Extracted records:
━━━━━━

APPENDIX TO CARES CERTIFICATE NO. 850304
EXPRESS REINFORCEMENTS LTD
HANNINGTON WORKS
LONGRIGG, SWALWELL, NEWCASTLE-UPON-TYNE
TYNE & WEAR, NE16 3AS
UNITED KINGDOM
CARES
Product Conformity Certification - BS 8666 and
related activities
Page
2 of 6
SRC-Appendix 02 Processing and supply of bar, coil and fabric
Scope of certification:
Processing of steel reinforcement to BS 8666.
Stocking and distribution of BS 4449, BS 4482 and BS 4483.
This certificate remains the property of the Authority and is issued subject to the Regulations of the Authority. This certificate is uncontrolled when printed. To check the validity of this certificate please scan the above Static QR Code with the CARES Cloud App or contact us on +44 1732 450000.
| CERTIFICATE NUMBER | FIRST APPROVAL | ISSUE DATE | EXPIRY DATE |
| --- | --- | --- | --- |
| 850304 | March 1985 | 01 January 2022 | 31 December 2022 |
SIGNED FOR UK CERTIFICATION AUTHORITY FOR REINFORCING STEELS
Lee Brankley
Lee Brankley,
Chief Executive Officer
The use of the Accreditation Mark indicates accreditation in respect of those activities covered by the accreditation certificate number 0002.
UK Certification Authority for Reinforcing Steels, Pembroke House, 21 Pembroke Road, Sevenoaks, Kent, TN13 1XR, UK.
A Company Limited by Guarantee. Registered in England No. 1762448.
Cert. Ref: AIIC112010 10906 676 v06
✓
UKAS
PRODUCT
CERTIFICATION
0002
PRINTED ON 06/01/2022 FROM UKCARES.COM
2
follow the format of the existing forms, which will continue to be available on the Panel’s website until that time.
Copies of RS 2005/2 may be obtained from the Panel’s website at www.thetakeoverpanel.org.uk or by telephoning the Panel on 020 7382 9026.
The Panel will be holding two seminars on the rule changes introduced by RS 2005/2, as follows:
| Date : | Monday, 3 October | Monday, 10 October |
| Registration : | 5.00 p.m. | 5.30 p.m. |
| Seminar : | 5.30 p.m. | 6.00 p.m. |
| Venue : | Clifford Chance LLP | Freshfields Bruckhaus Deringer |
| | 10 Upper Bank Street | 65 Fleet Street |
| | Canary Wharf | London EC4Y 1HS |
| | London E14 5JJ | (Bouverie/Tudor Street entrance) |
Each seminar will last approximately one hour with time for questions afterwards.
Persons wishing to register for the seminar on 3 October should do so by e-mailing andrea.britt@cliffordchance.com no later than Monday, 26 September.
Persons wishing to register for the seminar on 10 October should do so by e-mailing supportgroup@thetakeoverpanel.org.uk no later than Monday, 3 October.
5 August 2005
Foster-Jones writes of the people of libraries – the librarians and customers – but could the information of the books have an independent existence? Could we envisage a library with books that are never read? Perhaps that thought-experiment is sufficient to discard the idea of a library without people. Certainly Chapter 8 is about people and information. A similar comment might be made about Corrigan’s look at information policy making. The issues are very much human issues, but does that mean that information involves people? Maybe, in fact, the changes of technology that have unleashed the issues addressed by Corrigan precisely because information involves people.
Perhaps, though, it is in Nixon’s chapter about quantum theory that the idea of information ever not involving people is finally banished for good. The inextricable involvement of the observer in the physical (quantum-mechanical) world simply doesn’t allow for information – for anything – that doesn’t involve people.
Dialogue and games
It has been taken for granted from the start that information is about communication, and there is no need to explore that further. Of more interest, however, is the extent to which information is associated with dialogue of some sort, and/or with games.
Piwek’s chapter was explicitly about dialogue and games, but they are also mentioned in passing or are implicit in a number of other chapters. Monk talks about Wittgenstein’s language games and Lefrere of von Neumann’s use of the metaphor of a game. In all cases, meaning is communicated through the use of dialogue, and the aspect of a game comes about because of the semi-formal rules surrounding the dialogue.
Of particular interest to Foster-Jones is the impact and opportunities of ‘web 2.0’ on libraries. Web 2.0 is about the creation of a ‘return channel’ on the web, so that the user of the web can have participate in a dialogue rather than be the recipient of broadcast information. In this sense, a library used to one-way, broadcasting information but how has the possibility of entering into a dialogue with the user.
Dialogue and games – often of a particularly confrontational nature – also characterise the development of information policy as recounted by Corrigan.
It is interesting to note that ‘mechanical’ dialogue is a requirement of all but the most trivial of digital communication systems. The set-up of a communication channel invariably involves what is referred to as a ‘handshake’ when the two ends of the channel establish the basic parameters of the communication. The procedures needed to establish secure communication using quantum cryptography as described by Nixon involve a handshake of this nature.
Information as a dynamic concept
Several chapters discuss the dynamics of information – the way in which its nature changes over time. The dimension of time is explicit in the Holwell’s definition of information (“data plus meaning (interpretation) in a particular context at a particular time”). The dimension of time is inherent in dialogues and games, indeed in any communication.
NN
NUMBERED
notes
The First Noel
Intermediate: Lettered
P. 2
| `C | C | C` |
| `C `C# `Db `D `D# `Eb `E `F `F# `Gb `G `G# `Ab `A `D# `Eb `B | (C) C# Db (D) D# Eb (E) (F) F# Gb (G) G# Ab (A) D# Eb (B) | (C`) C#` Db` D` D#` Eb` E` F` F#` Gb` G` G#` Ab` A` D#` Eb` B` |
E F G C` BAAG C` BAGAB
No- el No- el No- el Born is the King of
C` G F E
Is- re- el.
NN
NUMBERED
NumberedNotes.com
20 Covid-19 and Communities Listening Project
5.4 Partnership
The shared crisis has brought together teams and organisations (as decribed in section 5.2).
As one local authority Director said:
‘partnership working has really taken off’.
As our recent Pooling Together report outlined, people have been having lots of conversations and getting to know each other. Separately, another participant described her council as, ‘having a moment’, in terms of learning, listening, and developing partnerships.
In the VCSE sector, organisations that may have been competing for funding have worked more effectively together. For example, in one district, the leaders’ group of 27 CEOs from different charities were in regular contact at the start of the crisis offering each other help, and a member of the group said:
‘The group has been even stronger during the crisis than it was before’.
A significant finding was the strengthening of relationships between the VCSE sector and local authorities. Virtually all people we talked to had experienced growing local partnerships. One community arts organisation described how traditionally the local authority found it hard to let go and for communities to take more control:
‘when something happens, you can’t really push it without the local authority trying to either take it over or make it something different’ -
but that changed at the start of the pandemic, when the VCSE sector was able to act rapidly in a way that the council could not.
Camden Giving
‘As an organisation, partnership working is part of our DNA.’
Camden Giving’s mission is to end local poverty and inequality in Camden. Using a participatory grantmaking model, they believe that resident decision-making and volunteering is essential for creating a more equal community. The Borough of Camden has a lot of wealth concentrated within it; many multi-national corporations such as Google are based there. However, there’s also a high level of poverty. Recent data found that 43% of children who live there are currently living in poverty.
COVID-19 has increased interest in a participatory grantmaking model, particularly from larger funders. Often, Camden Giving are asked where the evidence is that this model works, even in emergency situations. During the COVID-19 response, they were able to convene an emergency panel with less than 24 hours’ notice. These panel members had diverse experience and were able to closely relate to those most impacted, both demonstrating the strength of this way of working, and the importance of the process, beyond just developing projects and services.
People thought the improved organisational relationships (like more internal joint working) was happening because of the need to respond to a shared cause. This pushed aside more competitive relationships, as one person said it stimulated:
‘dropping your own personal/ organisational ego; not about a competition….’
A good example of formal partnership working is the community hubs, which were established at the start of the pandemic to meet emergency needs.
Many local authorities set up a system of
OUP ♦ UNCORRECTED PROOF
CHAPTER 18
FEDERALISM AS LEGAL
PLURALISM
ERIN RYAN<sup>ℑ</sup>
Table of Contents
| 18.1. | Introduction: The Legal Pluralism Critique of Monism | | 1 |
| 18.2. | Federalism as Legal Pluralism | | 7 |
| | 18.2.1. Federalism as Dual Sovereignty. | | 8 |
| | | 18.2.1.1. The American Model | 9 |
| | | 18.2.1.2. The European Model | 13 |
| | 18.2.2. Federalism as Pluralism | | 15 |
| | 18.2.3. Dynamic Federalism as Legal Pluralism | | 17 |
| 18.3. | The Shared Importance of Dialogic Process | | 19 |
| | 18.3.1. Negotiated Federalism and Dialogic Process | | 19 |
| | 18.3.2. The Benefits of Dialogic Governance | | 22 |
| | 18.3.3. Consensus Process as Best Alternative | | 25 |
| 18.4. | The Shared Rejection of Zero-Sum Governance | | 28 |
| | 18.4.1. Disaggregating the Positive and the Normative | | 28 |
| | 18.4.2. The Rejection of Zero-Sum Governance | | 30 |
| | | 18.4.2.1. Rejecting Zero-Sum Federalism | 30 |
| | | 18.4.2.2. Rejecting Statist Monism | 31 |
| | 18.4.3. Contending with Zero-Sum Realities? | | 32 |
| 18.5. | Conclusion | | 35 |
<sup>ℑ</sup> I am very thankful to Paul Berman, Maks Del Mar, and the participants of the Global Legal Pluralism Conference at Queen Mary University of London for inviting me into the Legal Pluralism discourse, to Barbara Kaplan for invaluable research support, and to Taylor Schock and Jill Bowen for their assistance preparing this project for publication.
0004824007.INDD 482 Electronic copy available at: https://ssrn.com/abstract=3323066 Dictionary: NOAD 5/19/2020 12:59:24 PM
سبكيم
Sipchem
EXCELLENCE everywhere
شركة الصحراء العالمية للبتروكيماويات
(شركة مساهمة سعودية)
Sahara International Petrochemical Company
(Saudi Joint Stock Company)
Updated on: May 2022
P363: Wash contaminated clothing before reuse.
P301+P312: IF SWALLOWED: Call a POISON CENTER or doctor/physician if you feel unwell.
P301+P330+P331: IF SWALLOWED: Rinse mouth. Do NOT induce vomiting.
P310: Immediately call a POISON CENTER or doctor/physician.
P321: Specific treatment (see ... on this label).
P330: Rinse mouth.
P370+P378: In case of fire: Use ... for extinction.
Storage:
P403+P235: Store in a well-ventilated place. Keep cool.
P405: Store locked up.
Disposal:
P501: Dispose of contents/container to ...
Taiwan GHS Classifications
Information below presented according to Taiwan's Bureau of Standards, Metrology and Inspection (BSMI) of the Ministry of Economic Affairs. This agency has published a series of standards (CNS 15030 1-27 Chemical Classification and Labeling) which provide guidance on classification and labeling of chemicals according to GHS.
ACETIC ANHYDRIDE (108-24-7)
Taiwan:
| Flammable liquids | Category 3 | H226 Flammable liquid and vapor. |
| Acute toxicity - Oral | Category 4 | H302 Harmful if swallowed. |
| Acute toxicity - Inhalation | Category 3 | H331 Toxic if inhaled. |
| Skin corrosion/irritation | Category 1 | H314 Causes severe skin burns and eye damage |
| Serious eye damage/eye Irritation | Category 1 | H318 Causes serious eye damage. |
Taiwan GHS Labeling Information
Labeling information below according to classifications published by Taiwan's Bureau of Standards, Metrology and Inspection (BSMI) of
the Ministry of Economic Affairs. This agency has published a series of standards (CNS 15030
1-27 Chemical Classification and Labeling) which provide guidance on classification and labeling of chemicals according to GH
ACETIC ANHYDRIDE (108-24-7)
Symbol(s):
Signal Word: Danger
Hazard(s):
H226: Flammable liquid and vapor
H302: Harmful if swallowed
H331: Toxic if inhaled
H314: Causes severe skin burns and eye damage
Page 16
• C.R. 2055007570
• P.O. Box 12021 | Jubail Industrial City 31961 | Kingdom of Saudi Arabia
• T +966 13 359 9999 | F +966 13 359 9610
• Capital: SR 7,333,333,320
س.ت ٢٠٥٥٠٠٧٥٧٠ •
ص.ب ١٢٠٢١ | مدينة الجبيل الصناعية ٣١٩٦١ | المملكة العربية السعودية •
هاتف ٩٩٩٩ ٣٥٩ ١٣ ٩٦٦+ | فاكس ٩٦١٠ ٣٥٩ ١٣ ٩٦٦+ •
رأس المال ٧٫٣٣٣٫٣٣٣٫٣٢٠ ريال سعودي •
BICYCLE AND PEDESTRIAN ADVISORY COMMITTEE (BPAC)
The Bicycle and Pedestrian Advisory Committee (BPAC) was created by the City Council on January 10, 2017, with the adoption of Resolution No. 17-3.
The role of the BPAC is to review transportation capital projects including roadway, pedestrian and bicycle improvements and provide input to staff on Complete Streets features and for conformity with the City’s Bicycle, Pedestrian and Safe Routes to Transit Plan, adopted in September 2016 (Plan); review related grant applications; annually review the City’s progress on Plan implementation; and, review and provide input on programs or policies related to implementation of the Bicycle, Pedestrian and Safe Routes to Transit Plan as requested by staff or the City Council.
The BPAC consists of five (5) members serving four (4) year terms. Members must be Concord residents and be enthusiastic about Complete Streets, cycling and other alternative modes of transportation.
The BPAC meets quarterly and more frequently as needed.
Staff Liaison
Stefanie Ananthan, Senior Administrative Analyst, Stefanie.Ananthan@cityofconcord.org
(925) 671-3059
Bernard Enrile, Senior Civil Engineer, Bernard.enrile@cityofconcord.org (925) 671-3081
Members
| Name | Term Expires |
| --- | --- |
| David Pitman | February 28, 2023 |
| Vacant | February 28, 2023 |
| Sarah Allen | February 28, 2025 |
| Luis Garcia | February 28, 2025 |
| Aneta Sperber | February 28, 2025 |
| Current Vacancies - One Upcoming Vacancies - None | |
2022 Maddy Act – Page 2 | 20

━━━━━━

# Problem statement
Read through the records above and copy the lines that contain "Flammable".

# Output of the task
| Flammable liquids | Category 3 | H226 Flammable liquid and vapor. |
H226: Flammable liquid and vapor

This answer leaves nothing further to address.